I.e., issues causing differences in all-cause excess mortality in 2020, of which we are unaware, likely cause similar differences in 2021. For example, counties experiencing an abnormally low (high) number of deaths in 2018 and 2019 have led to estimating a relatively high (low) number of excess deaths in the following years (cf. Note 1). Additionally, county-level interventions related to COVID-19 in 2020 may have had lasting effects on mortality over the years. Including all-cause excess mortality in 2020 as a control variable, this approach, accordingly, at least partly controls for other issues we are unaware of. Another way to explain the inclusion of a lagged dependent variable is that it keeps the all-cause excess mortality in 2020 fixed. That is, the models estimate the vaccine effect on all-cause excess mortality in 2021, while cancelling out differences between counties in 2020. It helps isolate the vaccine effect we are interested in. Not controlling for all-cause excess mortality in 2020 would instead increase noise in the data, as counties with high or low 2020 all-cause excess mortality would likely experience the same in 2021. That would induce overestimations (underestimations) concerning counties with high (low) 2021 values. For a further discussion of the pros of including the lagged dependent variable and cons in a few instances, see, for instance, Rönkkö.
The reason we have fewer observations than the 3,096 counties from which we have 2018-2019 baseline data (Note 1) is chiefly due to missing vaccine data (Note 3). Nonetheless, as the 2,817 counties have a 2021 population of more than 300 million, mostly smaller counties are not included.
Notice that these are the numbers obtained after controlling for the lagged dependent variable, 2020 all-cause excess mortality, which, according to previous arguments (Note 6), is positively associated with the dependent variable, 2021 all-cause excess mortality. In later models, we will observe mostly robust, positive associations.

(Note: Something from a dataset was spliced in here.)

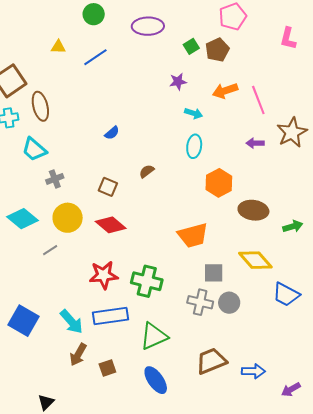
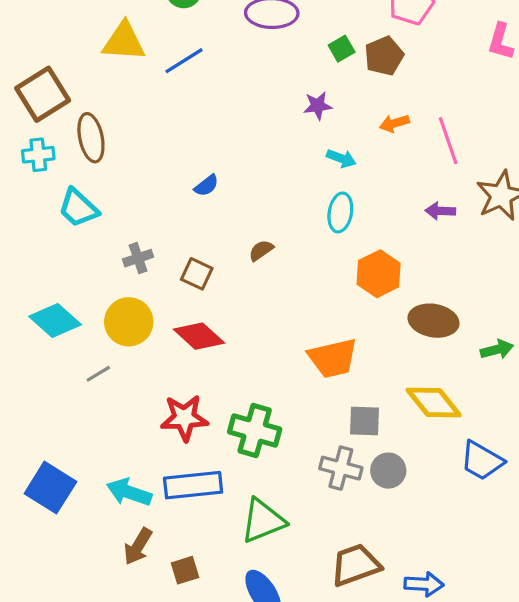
yellow triangle: (58, 47) -> (124, 42), size x1.8
orange arrow: (225, 91) -> (394, 123), size x0.7
gray cross: (55, 179) -> (138, 258), moved
cyan arrow: (72, 322) -> (129, 492), turned 148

However, average vaccination uptake – 89.4 by the end of June and 110.7 by the end of September – induced an increasing reduction in all-cause mortality compared to March, at 8.61% and 10.8%, respectively. A further look at the data shows that average vaccine uptakes by the end of all three months corresponded with 16.6% all-cause excess mortality, while corresponding with increasing values for zero uptake counties, from 27.7% by the end of March to 30.9% by the end of June and 34.0% by the end of September. A likely reason is that low-vaccination counties have increased their uptake after March at a rate higher than that of high-vaccination counties. The reasoning is consistent with the increasing log-transformed estimate of vaccine uptake from March to September, reported in brackets (cf. Note 5).
Table 2 has fewer observations than Table 1 because some counties’ COVID-19-related deaths were less than 10 and therefore coded as missing (cf. Note 3). However, there is only a slight reduction in population size.
E.g., if the CDC officially classified 12 deaths as COVID-19-related, they were reclassified to 9, and 3 more cases were added to the COVID-19-unrelated deaths.
As the vaccine rollout had just begun, only data from 34 counties were available, covering a population of approximately 46.5 million people.
The comparable log-transformed measures concerning vaccine uptake are much higher than those reported in Tables 1-3.